American legislative district

Kentucky's 23rd Senatorial district is one of 38 districts in the Kentucky Senate. It comprises part of Kenton County. It has been represented by Christian McDaniel (R–Ryland Heights) since 2013. As of 2023, the district had a population of 123,471.

== Voter registration ==
On January 1, 2025, the district had 107,727 registered voters, who were registered with the following parties.

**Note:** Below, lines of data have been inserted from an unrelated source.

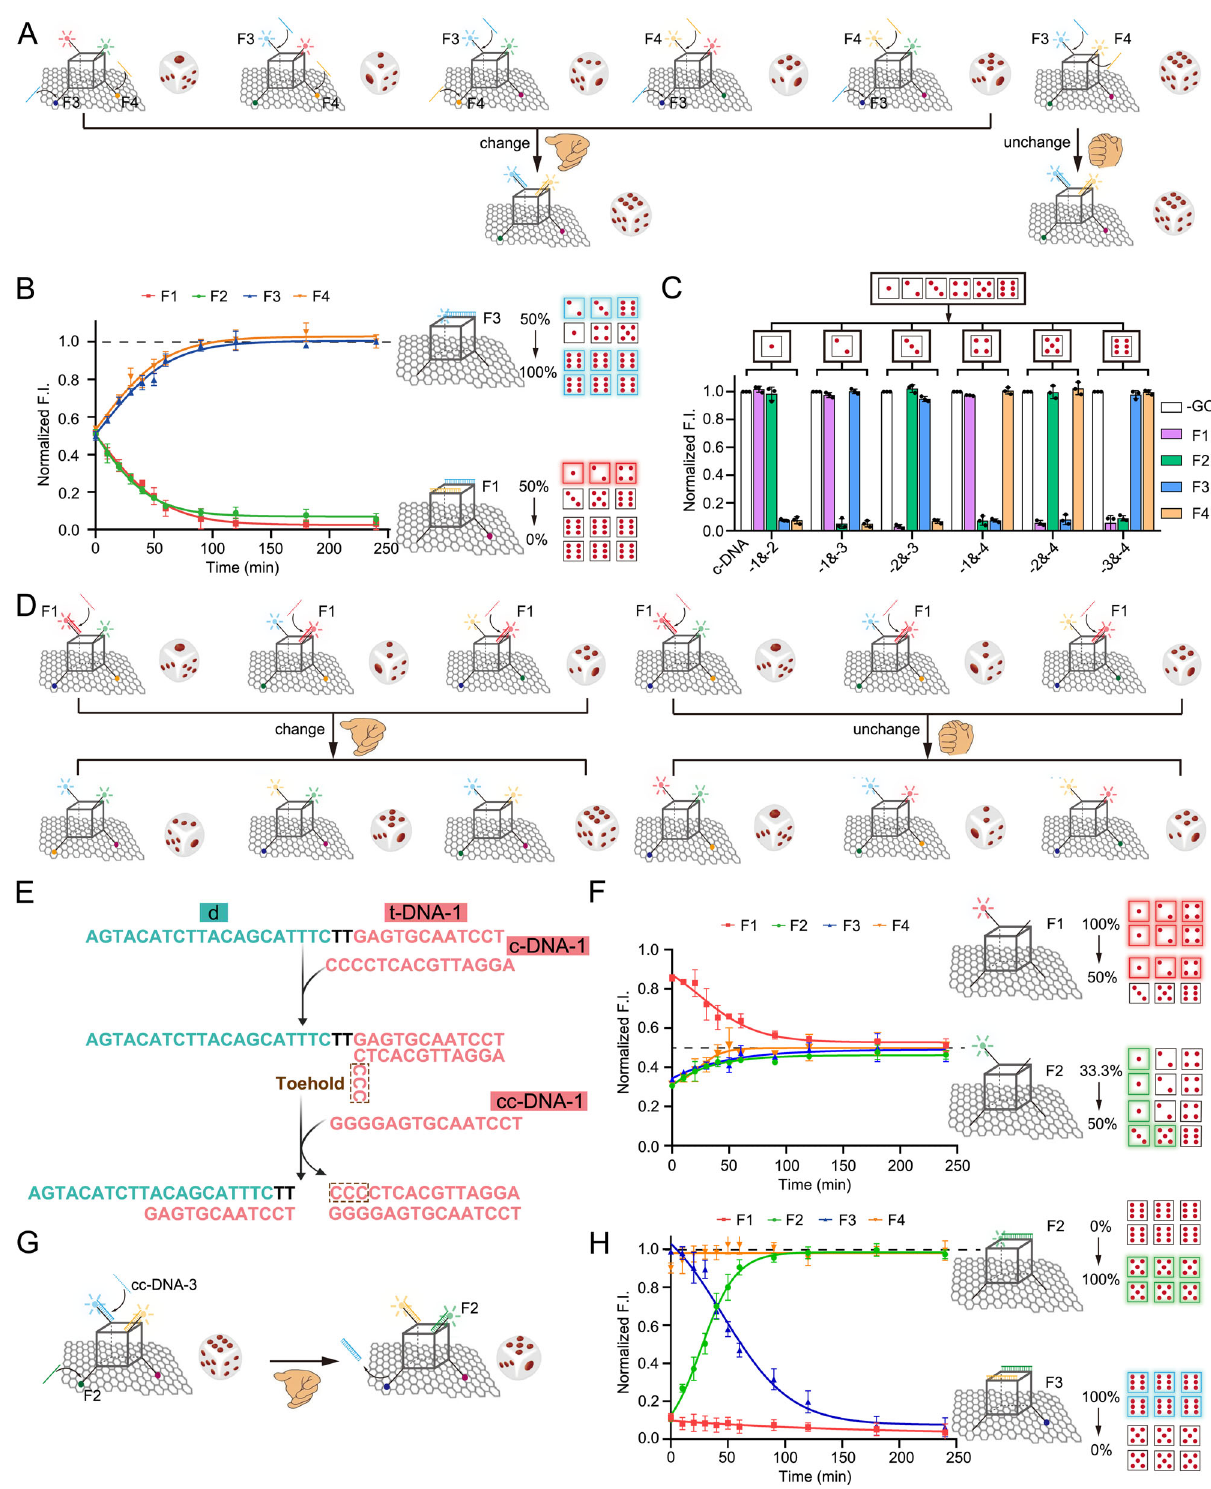
Fig. 6 | Arti fi cial manipulation of DNA nano-dice system by dual regulators. A Schematicillustration of c-DNA-3 and c-DNA-4 adding to DNAnano-dice system. B Kineticsoffoursignalschangeinducedbyaddingthec-DNA-3andc-DNA-4, n =3 independent experiments. Right, schematic illustration of theoretical changes in the pips and fl uorescence of dice. C Normalized fl uorescence intensity of four signals after adding two kinds of c-DNA at the same time, n =3 independent experiments. D Schematicillustrationofcc-DNA-1addingtoDNAnano-dciesystem withc-DNA-1. E SchematicillustrationofSDRamongt-DNA-1,c-DNA-1,andcc-DNA-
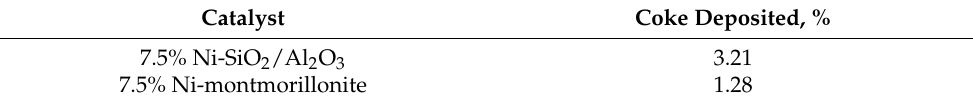
Table 8. Coke deposited on catalysts.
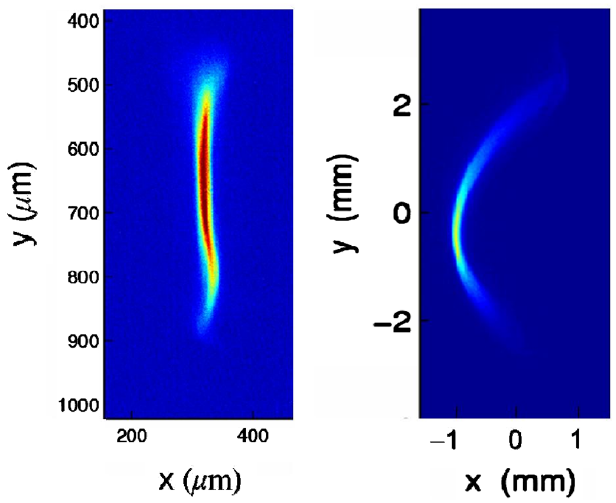
FIG. 29. (Color) Beam vertically streaked across OTR screen (left) and YAG screen (right) using rf deflector (bottom is bunch tail). At left, variations in horizontal position along the vertical coordinate (time) lead to an increased projected emittance above the slice. At right, a YAG screen after the 35-deg spectrometer bend at 135 MeV reveals a slice (intrinsic) energy spread of < 6 keV rms.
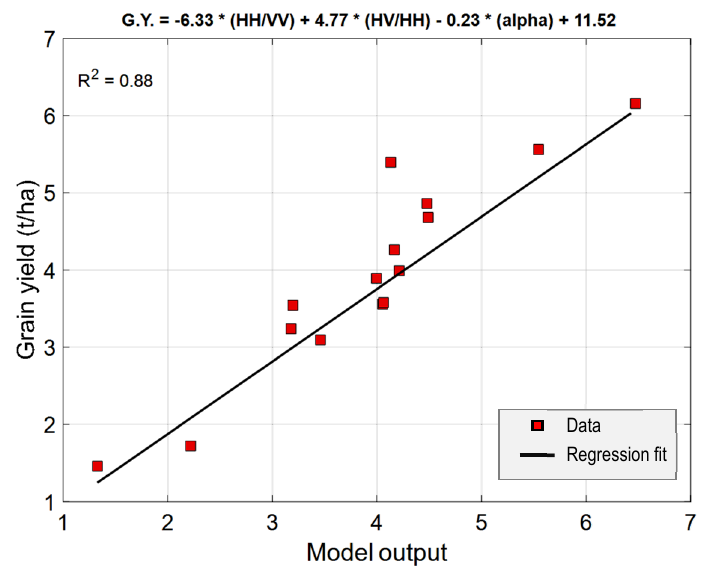
Figure 5. The model calibration. Figure 5. The model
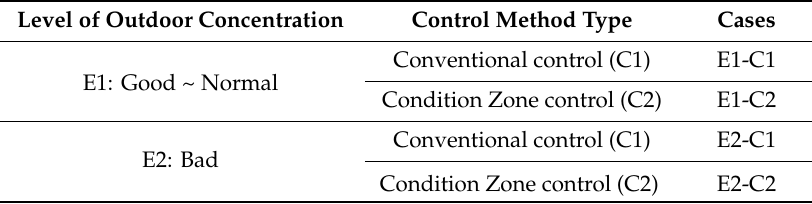
Table 7. Simulation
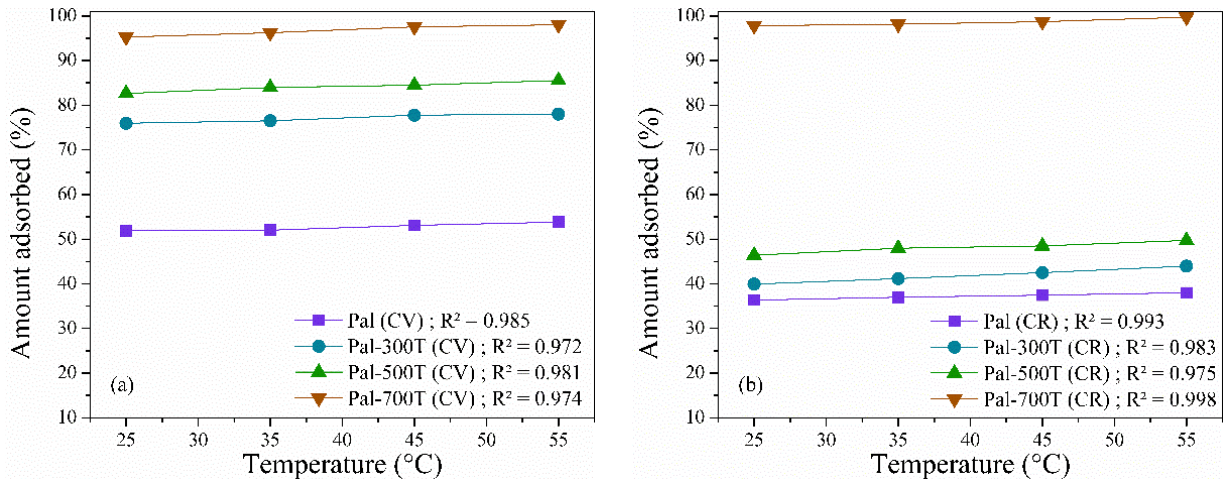
Figure 7. Effect of temperature on ( a ) CV and ( b ) CR adsorption on palygorskite before and after heat treatment. The thermodynamic parameters of the adsorption process on palygorskite adsorbents were determined using the Van’t Hoff Equations (Equations (10)–(12)) [105,106]:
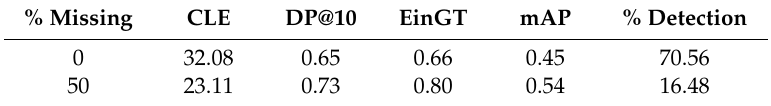
Table 1. Performance metrics for 0 and 50 percent missing pixels. JHU Balcony scenario.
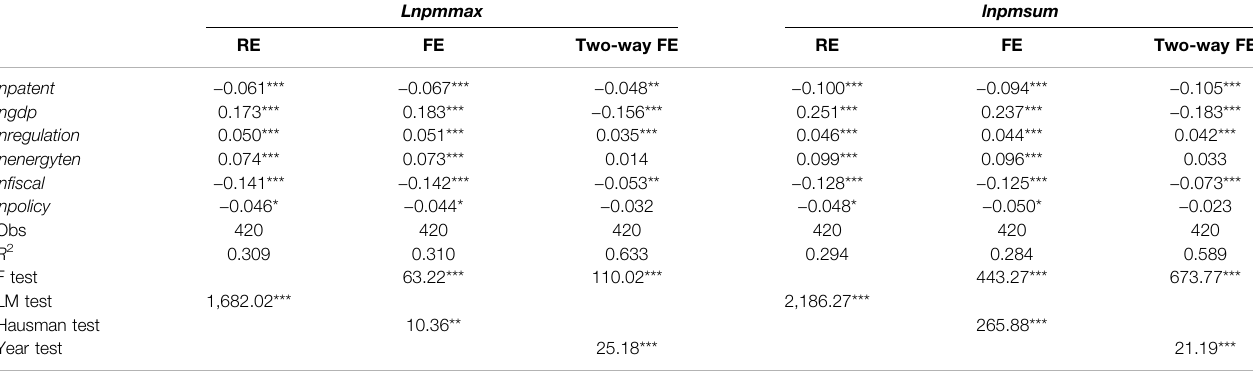
TABLE 4 | Robustness test results with lnpmmax and lnpmsum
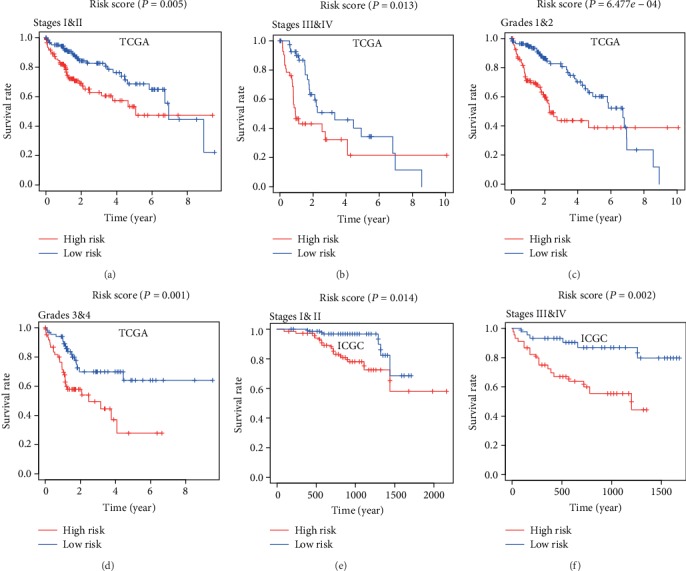
Survival analysis of the risk score in different pathological subgroups of HCC patients. The three-gene based risk score is a promising marker for overall survival in pathological subgroups of stages I and II (a), stages III and IV (b), grades l and 2 (c), grades 3 and 4 (d) in the TCGA dataset and stages I and II (e), stages III and IV (F) in the ICGC dataset.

| Party |  | Registration |  |
| Voters | % |
|  | Republican | 48,299 | 44.83 |
|  | Democratic | 41,101 | 38.15 |
|  | Independent | 7,513 | 6.97 |
|  | Libertarian | 709 | 0.66 |
|  | Green | 148 | 0.14 |
|  | Constitution | 41 | 0.04 |
|  | Socialist Workers | 37 | 0.03 |
|  | Reform | 5 | 0.00 |
|  | "Other" | 9,874 | 9.17 |
| Total |  | 107,727 | 100.00 |
Source: Kentucky State Board of Elections

== Election results from statewide races ==
=== 2022 – present ===

| Year | Office | Results |
| 2022 | Senator | Paul 56.6 - 43.4% |
| Amendment 1 | 50.7 - 49.3% |
| Amendment 2 | 56.2 - 43.8% |
| 2023 | Governor | Beshear 55.2 - 44.8% |
| Secretary of State | Adams 52.7 - 47.2% |
| Attorney General | Coleman 52.7 - 47.3% |
| Auditor of Public Accounts | Ball 55.1 - 44.9% |
| State Treasurer | Metcalf 53.7 - 46.3% |
| Commissioner of Agriculture | Shell 54.1 - 45.9% |
| 2024 | President | Trump 56.6 - 41.4% |
| Amendment 1 | 65.0 - 35.0% |
| Amendment 2 | 59.5 - 40.5% |

== List of members representing the district ==

Member: Party; Years; Electoral history; District location
Bill Engle (Hazard): Democratic; January 1, 1964 – January 1, 1968; Elected in 1963. Retired.; 1964–1972
Pearl Strong (Ary): Democratic; January 1, 1968 – January 1, 1972; Elected in 1967. Redistricted to the 29th district and lost renomination.
Gus Sheehan (Covington): Democratic; January 1, 1972 – January 1, 1989; Elected in 1971. Reelected in 1975. Reelected in 1979. Reelected in 1983. Lost renomination.; 1972–1974
1974–1984
1984–1993 Kenton (part) and Pendleton (part) Counties.
Joseph U. Meyer (Covington): Democratic; January 1, 1989 – January 1, 1997; Elected in 1988. Reelected in 1992. Lost reelection.
1993–1997
Jack Westwood (Erlanger): Republican; January 1, 1997 – January 1, 2013; Elected in 1996. Reelected in 2000. Reelected in 2004. Reelected in 2008. Retired.; 1997–2003
2003–2015
Christian McDaniel (Ryland Heights): Republican; January 1, 2013 – present; Elected in 2012. Reelected in 2016. Reelected in 2020. Reelected in 2024.